[Extracted information]
● ● ● ● ●

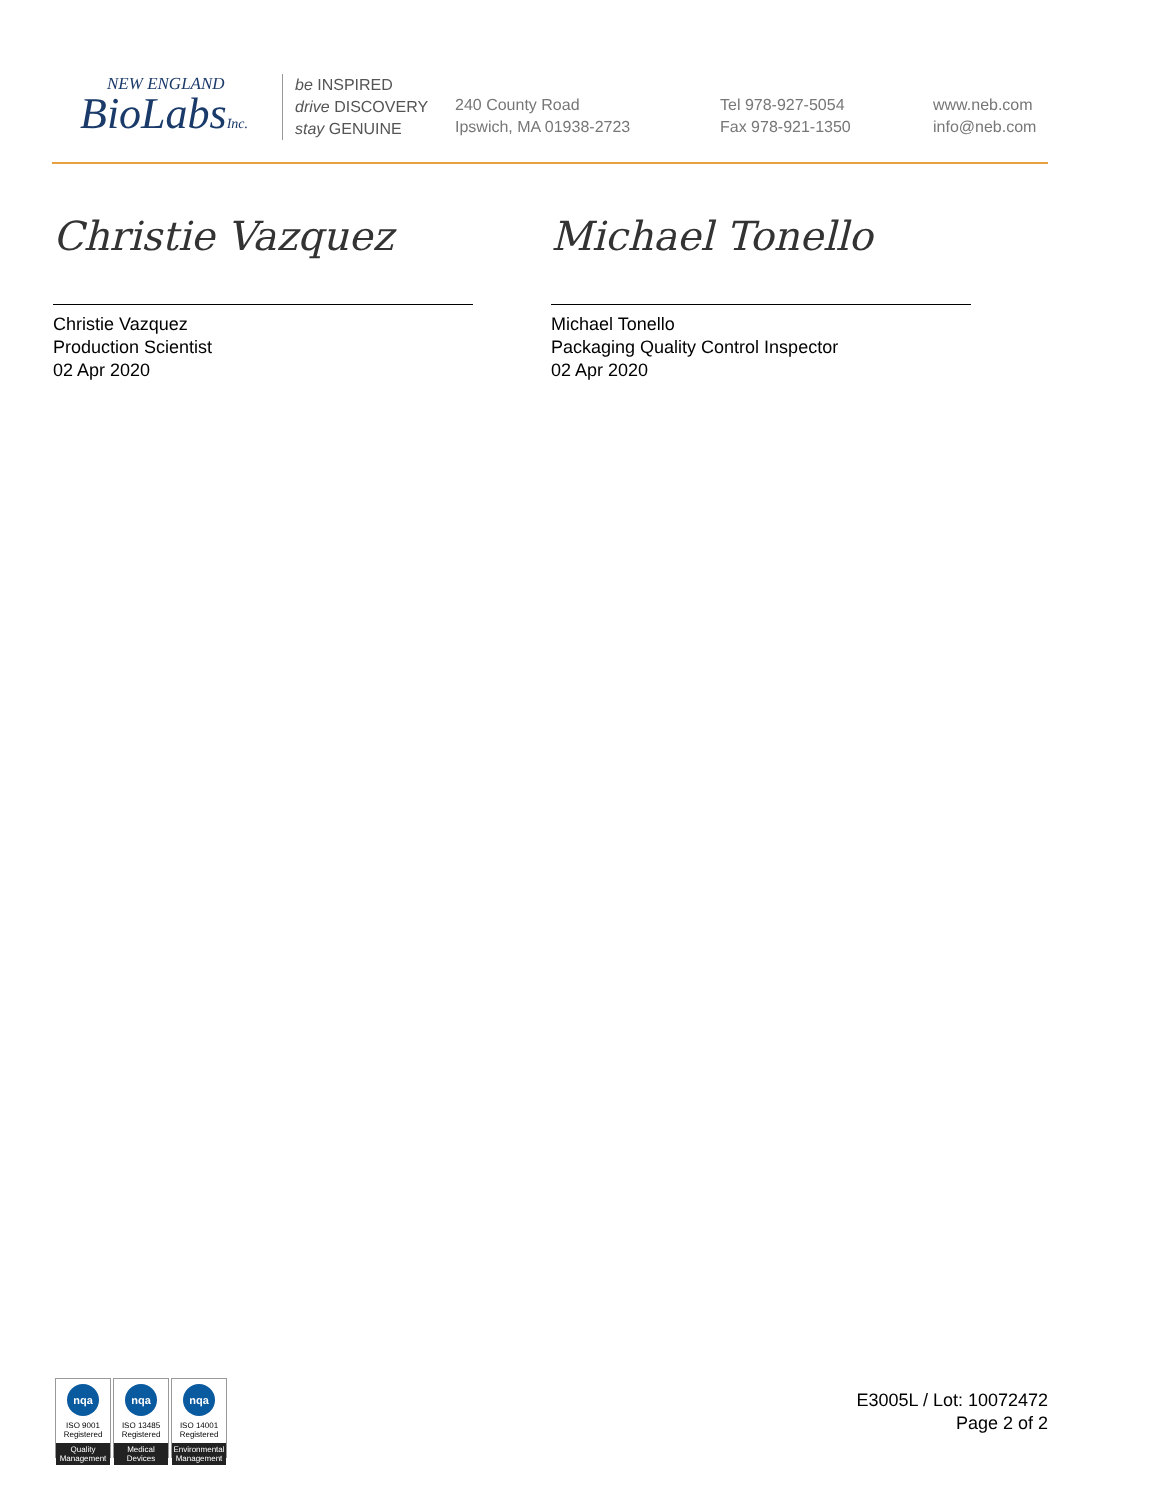NEW ENGLAND
BioLabsInc.
be INSPIRED
drive DISCOVERY
stay GENUINE
240 County Road
Ipswich, MA 01938-2723
Tel 978-927-5054
Fax 978-921-1350
www.neb.com
info@neb.com
Christie Vazquez
Christie Vazquez
Production Scientist
02 Apr 2020
Michael Tonello
Michael Tonello
Packaging Quality Control Inspector
02 Apr 2020
nqa
ISO 9001
Registered
Quality Management
nqa
ISO 13485
Registered
Medical Devices
nqa
ISO 14001
Registered
Environmental Management
E3005L / Lot: 10072472
Page 2 of 2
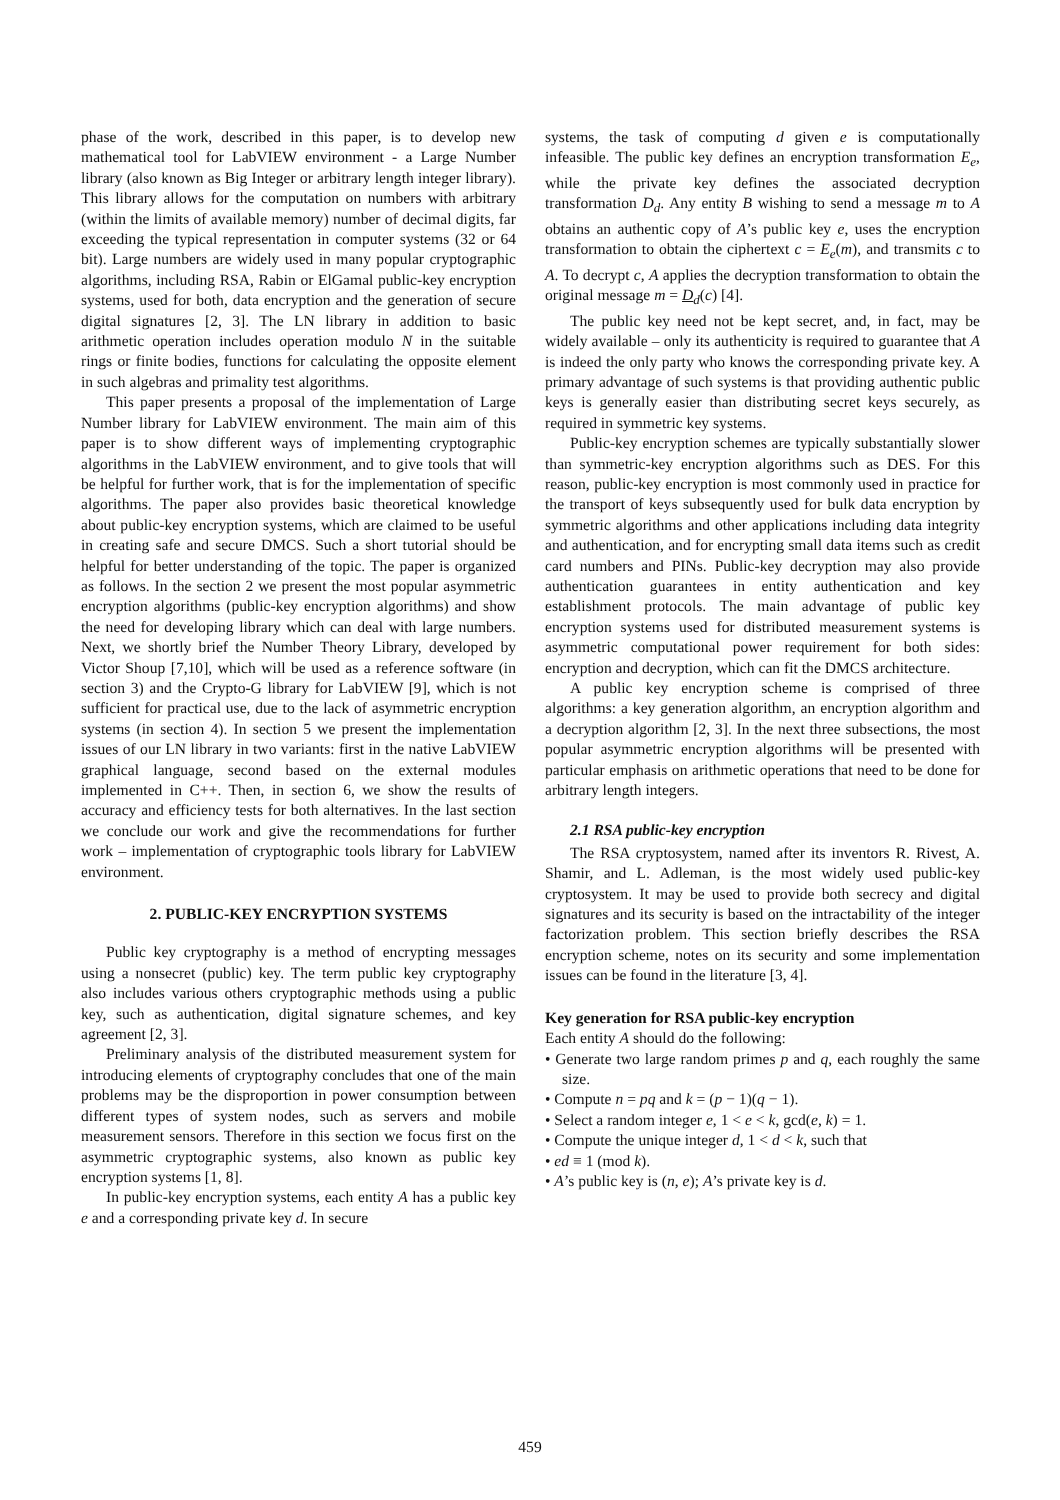phase of the work, described in this paper, is to develop new mathematical tool for LabVIEW environment - a Large Number library (also known as Big Integer or arbitrary length integer library). This library allows for the computation on numbers with arbitrary (within the limits of available memory) number of decimal digits, far exceeding the typical representation in computer systems (32 or 64 bit). Large numbers are widely used in many popular cryptographic algorithms, including RSA, Rabin or ElGamal public-key encryption systems, used for both, data encryption and the generation of secure digital signatures [2, 3]. The LN library in addition to basic arithmetic operation includes operation modulo N in the suitable rings or finite bodies, functions for calculating the opposite element in such algebras and primality test algorithms.
This paper presents a proposal of the implementation of Large Number library for LabVIEW environment. The main aim of this paper is to show different ways of implementing cryptographic algorithms in the LabVIEW environment, and to give tools that will be helpful for further work, that is for the implementation of specific algorithms. The paper also provides basic theoretical knowledge about public-key encryption systems, which are claimed to be useful in creating safe and secure DMCS. Such a short tutorial should be helpful for better understanding of the topic. The paper is organized as follows. In the section 2 we present the most popular asymmetric encryption algorithms (public-key encryption algorithms) and show the need for developing library which can deal with large numbers. Next, we shortly brief the Number Theory Library, developed by Victor Shoup [7,10], which will be used as a reference software (in section 3) and the Crypto-G library for LabVIEW [9], which is not sufficient for practical use, due to the lack of asymmetric encryption systems (in section 4). In section 5 we present the implementation issues of our LN library in two variants: first in the native LabVIEW graphical language, second based on the external modules implemented in C++. Then, in section 6, we show the results of accuracy and efficiency tests for both alternatives. In the last section we conclude our work and give the recommendations for further work – implementation of cryptographic tools library for LabVIEW environment.
2. PUBLIC-KEY ENCRYPTION SYSTEMS
Public key cryptography is a method of encrypting messages using a nonsecret (public) key. The term public key cryptography also includes various others cryptographic methods using a public key, such as authentication, digital signature schemes, and key agreement [2, 3].
Preliminary analysis of the distributed measurement system for introducing elements of cryptography concludes that one of the main problems may be the disproportion in power consumption between different types of system nodes, such as servers and mobile measurement sensors. Therefore in this section we focus first on the asymmetric cryptographic systems, also known as public key encryption systems [1, 8].
In public-key encryption systems, each entity A has a public key e and a corresponding private key d. In secure
systems, the task of computing d given e is computationally infeasible. The public key defines an encryption transformation E<sub>e</sub>, while the private key defines the associated decryption transformation D<sub>d</sub>. Any entity B wishing to send a message m to A obtains an authentic copy of A’s public key e, uses the encryption transformation to obtain the ciphertext c = E<sub>e</sub>(m), and transmits c to A. To decrypt c, A applies the decryption transformation to obtain the original message m = D<sub>d</sub>(c) [4].
The public key need not be kept secret, and, in fact, may be widely available – only its authenticity is required to guarantee that A is indeed the only party who knows the corresponding private key. A primary advantage of such systems is that providing authentic public keys is generally easier than distributing secret keys securely, as required in symmetric key systems.
Public-key encryption schemes are typically substantially slower than symmetric-key encryption algorithms such as DES. For this reason, public-key encryption is most commonly used in practice for the transport of keys subsequently used for bulk data encryption by symmetric algorithms and other applications including data integrity and authentication, and for encrypting small data items such as credit card numbers and PINs. Public-key decryption may also provide authentication guarantees in entity authentication and key establishment protocols. The main advantage of public key encryption systems used for distributed measurement systems is asymmetric computational power requirement for both sides: encryption and decryption, which can fit the DMCS architecture.
A public key encryption scheme is comprised of three algorithms: a key generation algorithm, an encryption algorithm and a decryption algorithm [2, 3]. In the next three subsections, the most popular asymmetric encryption algorithms will be presented with particular emphasis on arithmetic operations that need to be done for arbitrary length integers.
2.1 RSA public-key encryption
The RSA cryptosystem, named after its inventors R. Rivest, A. Shamir, and L. Adleman, is the most widely used public-key cryptosystem. It may be used to provide both secrecy and digital signatures and its security is based on the intractability of the integer factorization problem. This section briefly describes the RSA encryption scheme, notes on its security and some implementation issues can be found in the literature [3, 4].
Key generation for RSA public-key encryption
Each entity A should do the following:
• Generate two large random primes p and q, each roughly the same size.
• Compute n = pq and k = (p − 1)(q − 1).
• Select a random integer e, 1 < e < k, gcd(e, k) = 1.
• Compute the unique integer d, 1 < d < k, such that
• ed ≡ 1 (mod k).
• A’s public key is (n, e); A’s private key is d.
459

● ● ● ● ●

[What is expected] Copy the lines of the data above exactly as written, beginning with the line containing "240 County Road" and ending with the line containing "Page 2 of 2", and leave out all other lines.

[Output for this exercise]
240 County Road
Ipswich, MA 01938-2723
Tel 978-927-5054
Fax 978-921-1350
www.neb.com
info@neb.com
Christie Vazquez
Christie Vazquez
Production Scientist
02 Apr 2020
Michael Tonello
Michael Tonello
Packaging Quality Control Inspector
02 Apr 2020
nqa
ISO 9001
Registered
Quality Management
nqa
ISO 13485
Registered
Medical Devices
nqa
ISO 14001
Registered
Environmental Management
E3005L / Lot: 10072472
Page 2 of 2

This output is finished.